◆ Instruction
According to the mnemofs design notes below, how much space does each pointer in a CTZ block take up?

◆ Quoted passage
** Start **

The erase operation is what causes a block to wear out. If a block is worn
out too much, it will lose its ability to reliably store data. An unreliable
block can not guarantee that the data read from the pages in it is the same
as what was written to it. This state is called as a bad block.
A manufacturer can also deem a block to be unreliable from their testing,
and can mark them as bad blocks right from manufacture.
A good file system will aim to level out the wear between blocks as much as
it can.
Design
======
There are various layers and components in mnemofs, and they interact with
various layers on abstraction over each other.
Mnemofs works on a Copy-On-Write (CoW) basis, which means, if a page needs to
be updated, it is copied over in memory, and then the change is applied, and
the new data is written to a new location.
R/W Layer
---------
This works with the NAND flash device driver directly. It can write an
entire page, read an entire page, erase an entire block, check if a block is
bad (from it's bad block marker), or set a block as bad. It's the simplest
layer.
Block Allocator
---------------
The block allocator contains two arrays. One is a bit mask is for tracking
the free pages, while the other is an array of numbers, one number for each
block, denoting the number of pages in that block that are ready to be
erased.
The block allocator allocates pages or blocks in a sequential manner to keep
it fair for all pages, thus, ensuring wear levelling. It also starts from a
random offset to prevent bias to the front of the device in case of multiple
power losses and reinitialization in such casses. If a block is required it
skips pages to the start of the next block. Since block allocations happen
only in the journal, they happen in bulk and the number of skipped pages is
very minimal.
Once reaching the end of the device, it cycles back to the front. Thus any
skipped pages get the chance to be allocated in the next cycle.
CTZ Layer
---------
This works with the R/W Layer, and acts as an abstraction layer for other
components in mnemofs. Mnemofs uses
`CTZ lists <https://github.com/littlefs-project/littlefs/blob/master/DESIGN.md#ctz-skip-lists>`_
to represent both files and directories in flash. CTZ lists of files contain
only the data of the file, while CTZ lists of directories contain directory
entries (direntries) for each FS Object (file or directory) grouped into it.
This layer abstracts away the complex division of flash space that's present
in CTZ skip lists, and allows users of this layer to not worry about the
complexities of a CTZ skip list, and infact, to feel that the data is like a
contiguous space.
This layer allows the user to specify a data offset, which refers to the
offset into the actual data stored in the CTZ skip list (ie. excluding the
pointers), and the number of bytes, and perform operations on the CTZ list
almost like if it were a single array.
In mnemofs, each CTZ block takes up the space of exactly 1 page, and each
pointer takes up 4 bytes.
Littlefs design document shows how a CTZ list can be identified using the
index of the last CTZ block, and the page number of that CTZ block.
Journal
-------
The journal in mnemofs is made out of ``n + 2`` blocks. The last two block
concern the master node. These blocks are arranged in a singly linked list.
Due to CoW policy, when a CTZ list is updated, it now has a new location. The
first ``n`` blocks of the journal is responsible for storing logs containing
information about this very update. It will contain the old location of the
CTZ skip list, and the new location.

** End **

◆ Data provided
** Start **

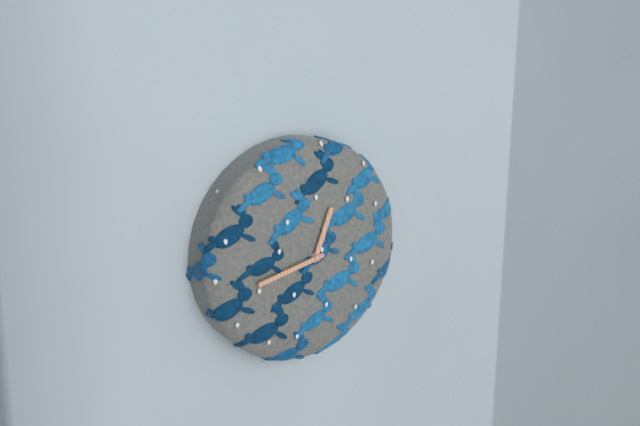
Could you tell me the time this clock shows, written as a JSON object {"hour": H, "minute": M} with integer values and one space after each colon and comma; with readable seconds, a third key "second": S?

** End **

◆ Task solution
Each pointer takes up 4 bytes.